Delving into RL for Image Generation with CoT: A Study on DPO vs. GRPO

TL;DR

This work systematically compares GRPO and DPO for autoregressive image generation to assess their capabilities for CoT-like reasoning in a multimodal setting. It finds that DPO delivers stronger in-domain performance, whereas GRPO generalizes better out-of-domain, with reward-model generalization playing a key role in overall RL generalization. The study also analyzes how reward-model design and three scaling strategies (sampling, data diversity, and iterative training) differentially affect ID and OOD performance, offering concrete guidance for future RL-based image generation research. Overall, the results delineate clear trade-offs between data efficiency and generalization, and they point to reward-model robustness as a crucial lever for robust multimodal CoT reasoning.

Abstract

Recent advancements underscore the significant role of Reinforcement Learning (RL) in enhancing the Chain-of-Thought (CoT) reasoning capabilities of large language models (LLMs). Two prominent RL algorithms, Direct Preference Optimization (DPO) and Group Relative Policy Optimization (GRPO), are central to these developments, showcasing different pros and cons. Autoregressive image generation, also interpretable as a sequential CoT reasoning process, presents unique challenges distinct from LLM-based CoT reasoning. These encompass ensuring text-image consistency, improving image aesthetic quality, and designing sophisticated reward models, rather than relying on simpler rule-based rewards. While recent efforts have extended RL to this domain, these explorations typically lack an in-depth analysis of the domain-specific challenges and the characteristics of different RL strategies. To bridge this gap, we provide the first comprehensive investigation of the GRPO and DPO algorithms in autoregressive image generation, evaluating their in-domain performance and out-of-domain generalization, while scrutinizing the impact of different reward models on their respective capabilities. Our findings reveal that GRPO and DPO exhibit distinct advantages, and crucially, that reward models possessing stronger intrinsic generalization capabilities potentially enhance the generalization potential of the applied RL algorithms. Furthermore, we systematically explore three prevalent scaling strategies to enhance both their in-domain and out-of-domain proficiency, deriving unique insights into efficiently scaling performance for each paradigm.
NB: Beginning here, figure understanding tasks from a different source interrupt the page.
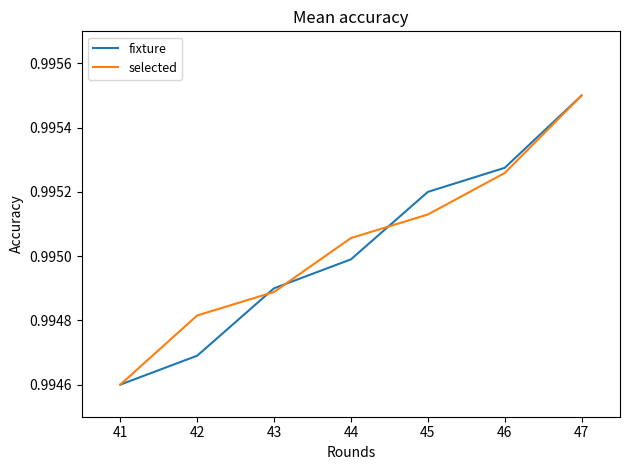

Which series has the largest total across all categories?

selected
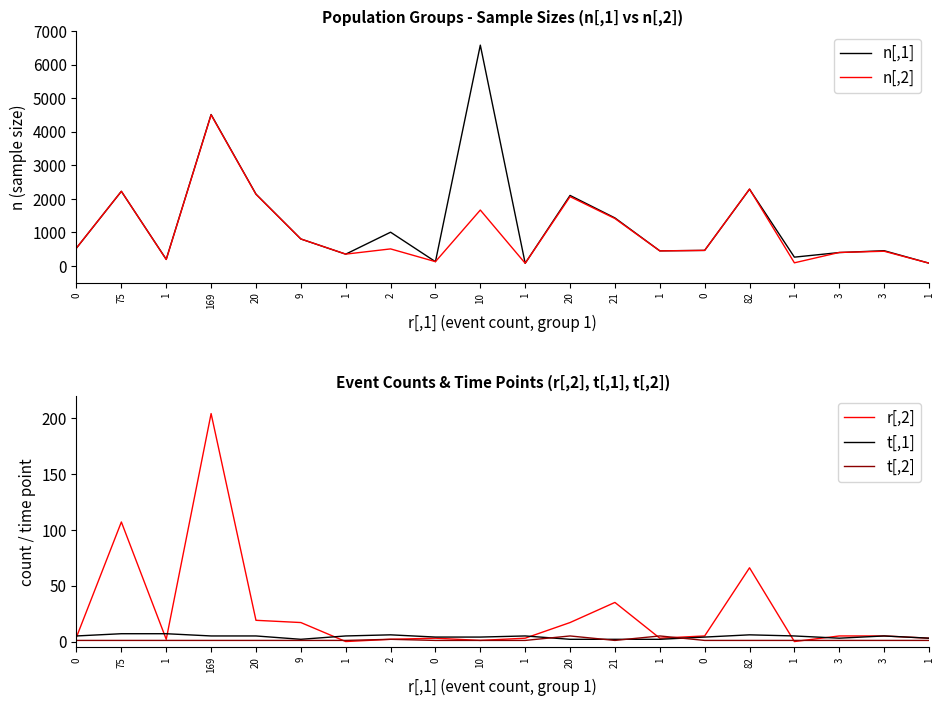

What is the total value across all series at 1?

391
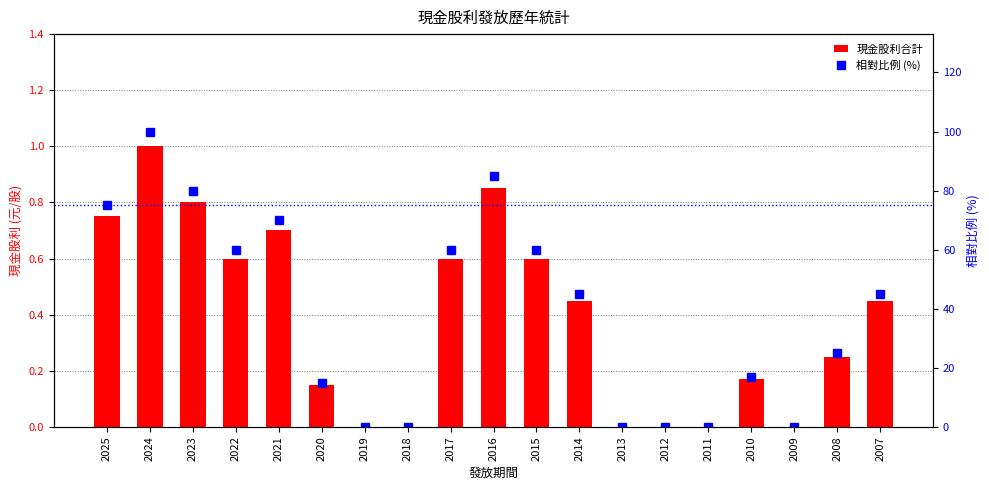

Reading left to right, transcribe all the data shown in this chart.

現金股利合計: 0.8	1.0	0.8	0.6	0.7	0.1	0.0	0.0	0.6	0.8	0.6	0.5	0.0	0.0	0.0	0.2	0.0	0.2	0.5
相對比例 (%): 75.0	100.0	80.0	60.0	70.0	15.0	0.0	0.0	60.0	85.0	60.0	45.0	0.0	0.0	0.0	17.0	0.0	25.0	45.0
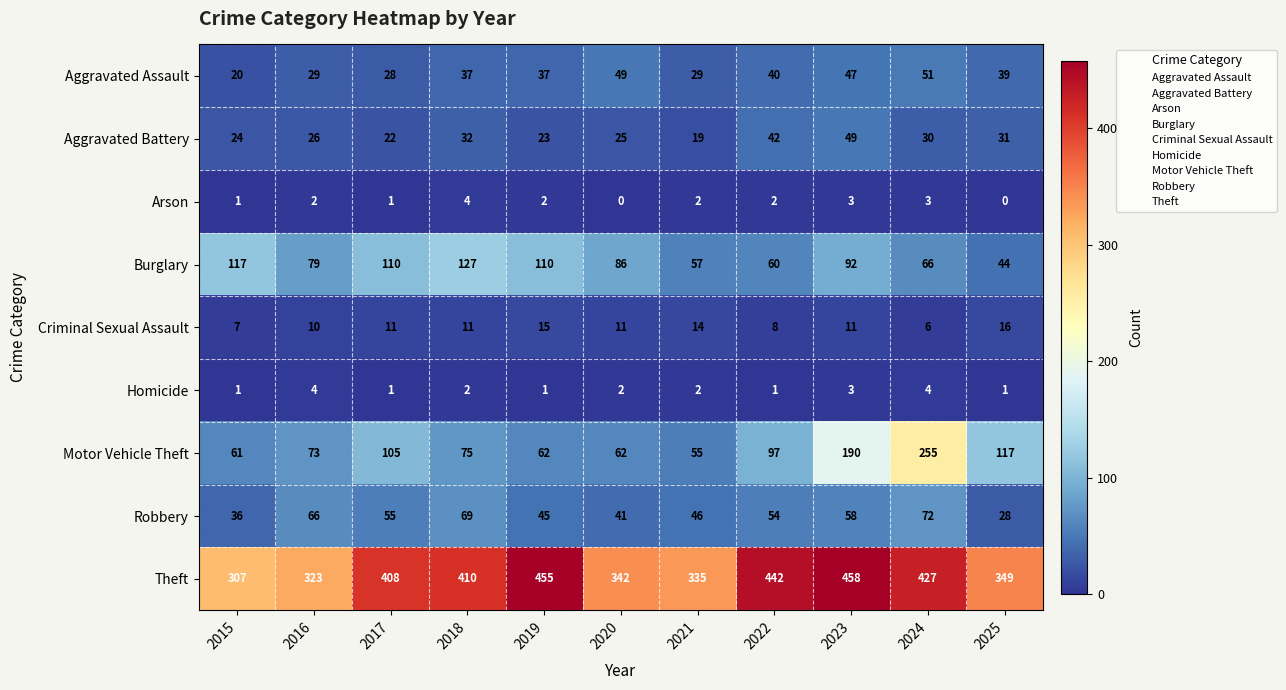

Which series has the largest total across all categories?

Theft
We hope our study paves a new path for inspiring future work on developing more effective RL algorithms to achieve robust CoT reasoning in the realm of autoregressive image generation. Code is released at https://github.com/ZiyuGuo99/Image-Generation-CoT

Paper Structure

This paper contains 21 sections, 5 figures, 7 tables.

Figures (5)

  • Figure 1: Investigation for GRPO and DPO in Autoregressive Image Generation. We analyze the advantages of GRPO and DPO in both in-domain and out-of-domain scenarios (Top-left), the effect of different reward models (Top-right), and the influence of scaling strategies (Bottom), providing unique insights to this field.
  • Figure 2: Visualization Results of In-Domain vs. Out-of-Domain Performance Comparison.
  • Figure 3: (a) The Impact of Different Reward Models' Intrinsic Generalization Capability. We evaluate the generalization performance of GRPO, DPO, and the intrinsic generalization performance (represented by best-of-4 strategy) of three reward models. (b-e) Effects of Three Scaling Strategies. We examine the effects of various scaling strategies, including sampling size, in-domain data diversity, and iterative training, on both in-domain and out-of-domain performance.
  • Figure 4: Visualization Results of the Impact of Different Reward Models.
  • Figure 5: Visualization Results of Insights from Investigating Scaling Strategies.